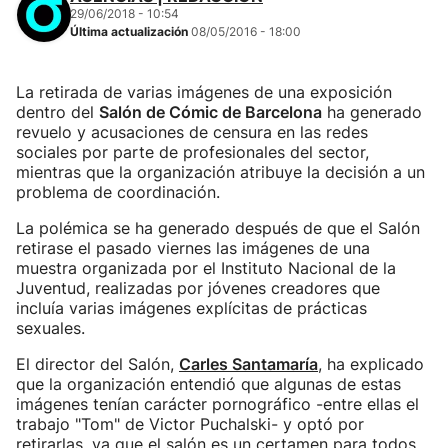
29/06/2018 - 10:54
Última actualización
08/05/2016 - 18:00
La retirada de varias imágenes de una exposición
dentro del
Salón de Cómic de Barcelona
ha generado
revuelo y acusaciones de censura en las redes
sociales por parte de profesionales del sector,
mientras que la organización atribuye la decisión a un
problema de coordinación.
La polémica se ha generado después de que el Salón
retirase el pasado viernes las imágenes de una
muestra organizada por el Instituto Nacional de la
Juventud, realizadas por jóvenes creadores que
incluía varias imágenes explícitas de prácticas
sexuales.
El director del Salón,
Carles Santamaría
, ha explicado
que la organización entendió que algunas de estas
imágenes tenían carácter pornográfico -entre ellas el
trabajo "Tom" de Victor Puchalski- y optó por
retirarlas, ya que el salón es un certamen para todos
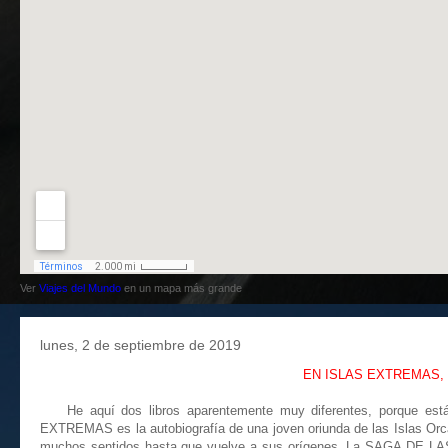
Ver
Viajes del Mundo
en un mapa más grande
lunes, 2 de septiembre de 2019
EN ISLAS EXTREMAS, d
He aquí dos libros aparentemente muy diferentes, porque están
EXTREMAS es la autobiografía de una joven oriunda de las Islas Orc
muchos sentidos hasta que vuelve a sus orígenes. La SAGA DE LAS 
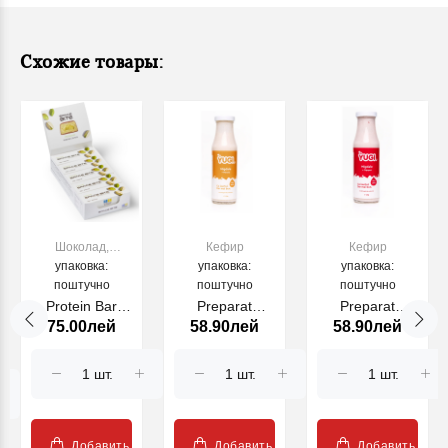
Схожие товары:
унд
Шоколад,
Кефир
Кефир
конфеты,
упаковка:
упаковка:
упаковка:
жевательная
поштучно
поштучно
поштучно
резинка
Protein Bar
Preparat
Preparat
75.00лей
58.90лей
58.90лей
"Fistic" cu
fermentat de
fermentat de
ciocolata cu
migdale, 230g
migdale cu
lapte
capsuni, 230g
Добавить
Добавить
Добавить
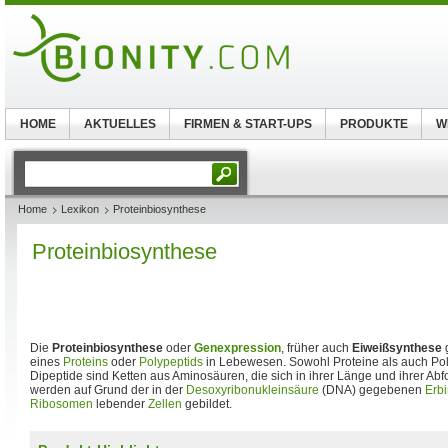
HOME
AKTUELLES
FIRMEN & START-UPS
PRODUKTE
W
Home
Lexikon
Proteinbiosynthese
Proteinbiosynthese
Die
Proteinbiosynthese
oder
Genexpression
, früher auch
Eiweißsynthese
g
eines
Proteins
oder
Polypeptids
in Lebewesen. Sowohl Proteine als auch Pol
Dipeptide sind Ketten aus Aminosäuren, die sich in ihrer Länge und ihrer Abf
werden auf Grund der in der
Desoxyribonukleinsäure
(DNA) gegebenen
Erbi
Ribosomen
lebender
Zellen
gebildet.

— YOUR GOAL —
Word-for-word copy, no pictures: write out the entries above in full.

— ANSWER TO THIS PROBLEM —
29/06/2018 - 10:54
Última actualización
08/05/2016 - 18:00
La retirada de varias imágenes de una exposición
dentro del
Salón de Cómic de Barcelona
ha generado
revuelo y acusaciones de censura en las redes
sociales por parte de profesionales del sector,
mientras que la organización atribuye la decisión a un
problema de coordinación.
La polémica se ha generado después de que el Salón
retirase el pasado viernes las imágenes de una
muestra organizada por el Instituto Nacional de la
Juventud, realizadas por jóvenes creadores que
incluía varias imágenes explícitas de prácticas
sexuales.
El director del Salón,
Carles Santamaría
, ha explicado
que la organización entendió que algunas de estas
imágenes tenían carácter pornográfico -entre ellas el
trabajo "Tom" de Victor Puchalski- y optó por
retirarlas, ya que el salón es un certamen para todos
Ver
Viajes del Mundo
en un mapa más grande
lunes, 2 de septiembre de 2019
EN ISLAS EXTREMAS, d
He aquí dos libros aparentemente muy diferentes, porque están
EXTREMAS es la autobiografía de una joven oriunda de las Islas Orc
muchos sentidos hasta que vuelve a sus orígenes. La SAGA DE LAS 
Схожие товары:
унд
Шоколад,
Кефир
Кефир
конфеты,
упаковка:
упаковка:
упаковка:
жевательная
поштучно
поштучно
поштучно
резинка
Protein Bar
Preparat
Preparat
75.00лей
58.90лей
58.90лей
"Fistic" cu
fermentat de
fermentat de
ciocolata cu
migdale, 230g
migdale cu
lapte
capsuni, 230g
Добавить
Добавить
Добавить
HOME
AKTUELLES
FIRMEN & START-UPS
PRODUKTE
W
Home
Lexikon
Proteinbiosynthese
Proteinbiosynthese
Die
Proteinbiosynthese
oder
Genexpression
, früher auch
Eiweißsynthese
g
eines
Proteins
oder
Polypeptids
in Lebewesen. Sowohl Proteine als auch Pol
Dipeptide sind Ketten aus Aminosäuren, die sich in ihrer Länge und ihrer Abf
werden auf Grund der in der
Desoxyribonukleinsäure
(DNA) gegebenen
Erbi
Ribosomen
lebender
Zellen
gebildet.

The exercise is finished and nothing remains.